Introduction: Short episodes of ischemia-reperfusion (IR) in the heart (classical ischemic preconditioning, IPC) or in a limb (remote ischemic preconditioning, RIPC) before a prolonged ischemic episode, reduce the size of the infarct. It is unknown whether IPC and RIPC share common mechanisms of protection. Animals KO for NOX2, a superoxide-producing enzyme, or KO for NLRP3, a protein component of inflammasome, are not protected by IPC. The aim of this study was to investigate if NOX2 or NLRP3 inflammasome are involved in the protection induced by RIPC. Methods: We preconditioned rats using 4 × 5 min periods of IR in the limb with or without a NOX2 inhibitor (apocynin) or an NLRP3 inhibitor (Bay117082). In isolated hearts, we measured the infarct size after 30 min of ischemia and 60 min of reperfusion. In hearts from preconditioned rats we measured the activity of NOX2; the mRNA of Nrf2, gamma-glutamylcysteine ligase, glutathione dehydrogenase, thioredoxin reductase and sulfiredoxin by RT-qPCR; the content of glutathione; the activation of the NLRP3 inflammasome and the content of IL-1β and IL-10 in cardiac tissue. In exosomes isolated from plasma, we quantified NOX2 activity. Results: The infarct size after IR decreased from 40% in controls to 9% of the heart volume after RIPC. This protective effect was lost in the presence of both inhibitors. RIPC increased NOX2 activity in the heart and exosomes, as indicated by the increased association of p47phox to the membrane and by the increased oxidation rate of NADPH. RIPC also increased the mRNA of Nrf2 and antioxidant enzymes. Also, RIPC increased the content of glutathione and the GSH/GSSG ratio. The inflammasome proteins NLRP3, procaspase-1, and caspase-1 were all increased in the hearts of RIPC rats. At the end of RIPC protocol, IL-1β increased in plasma but decreased in cardiac tissue. At the same time, IL-10 did not change in cardiac tissue but increased by 70% during the next 50 min of perfusion. Conclusion: RIPC activates NOX2 which upregulates the heart's antioxidant defenses and activates the NLRP3 inflammasome which stimulates a cardiac anti-inflammatory response. These changes may underlie the decrease in the infarct size induced by RIPC.

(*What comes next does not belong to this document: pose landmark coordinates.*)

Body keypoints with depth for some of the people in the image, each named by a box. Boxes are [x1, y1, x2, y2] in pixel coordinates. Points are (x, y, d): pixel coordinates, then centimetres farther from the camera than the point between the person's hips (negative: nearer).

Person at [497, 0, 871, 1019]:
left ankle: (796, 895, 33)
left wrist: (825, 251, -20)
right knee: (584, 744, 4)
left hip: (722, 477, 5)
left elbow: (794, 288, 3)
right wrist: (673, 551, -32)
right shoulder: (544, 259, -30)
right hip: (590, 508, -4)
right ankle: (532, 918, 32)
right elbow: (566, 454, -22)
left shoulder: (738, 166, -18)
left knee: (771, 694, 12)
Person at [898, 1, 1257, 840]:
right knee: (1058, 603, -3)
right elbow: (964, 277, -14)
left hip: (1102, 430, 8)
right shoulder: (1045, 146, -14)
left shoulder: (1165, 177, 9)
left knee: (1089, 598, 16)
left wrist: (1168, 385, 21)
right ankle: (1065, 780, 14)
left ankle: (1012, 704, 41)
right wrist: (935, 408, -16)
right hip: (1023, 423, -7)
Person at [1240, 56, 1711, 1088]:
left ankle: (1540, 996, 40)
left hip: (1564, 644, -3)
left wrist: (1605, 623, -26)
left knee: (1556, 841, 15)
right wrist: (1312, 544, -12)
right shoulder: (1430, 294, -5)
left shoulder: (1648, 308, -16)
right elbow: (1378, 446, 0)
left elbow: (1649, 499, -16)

Keywords: NLRP3 inflammasome; NOX2; heart; infarct size; ischemia-reperfusion; remote ischemic preconditioning.

Grants and funding

The author(s) declare financial support was received for the research, authorship, and/or publication of this article. This work was supported by grants Puente-ICBM-570334, and Fondecyt 1220325.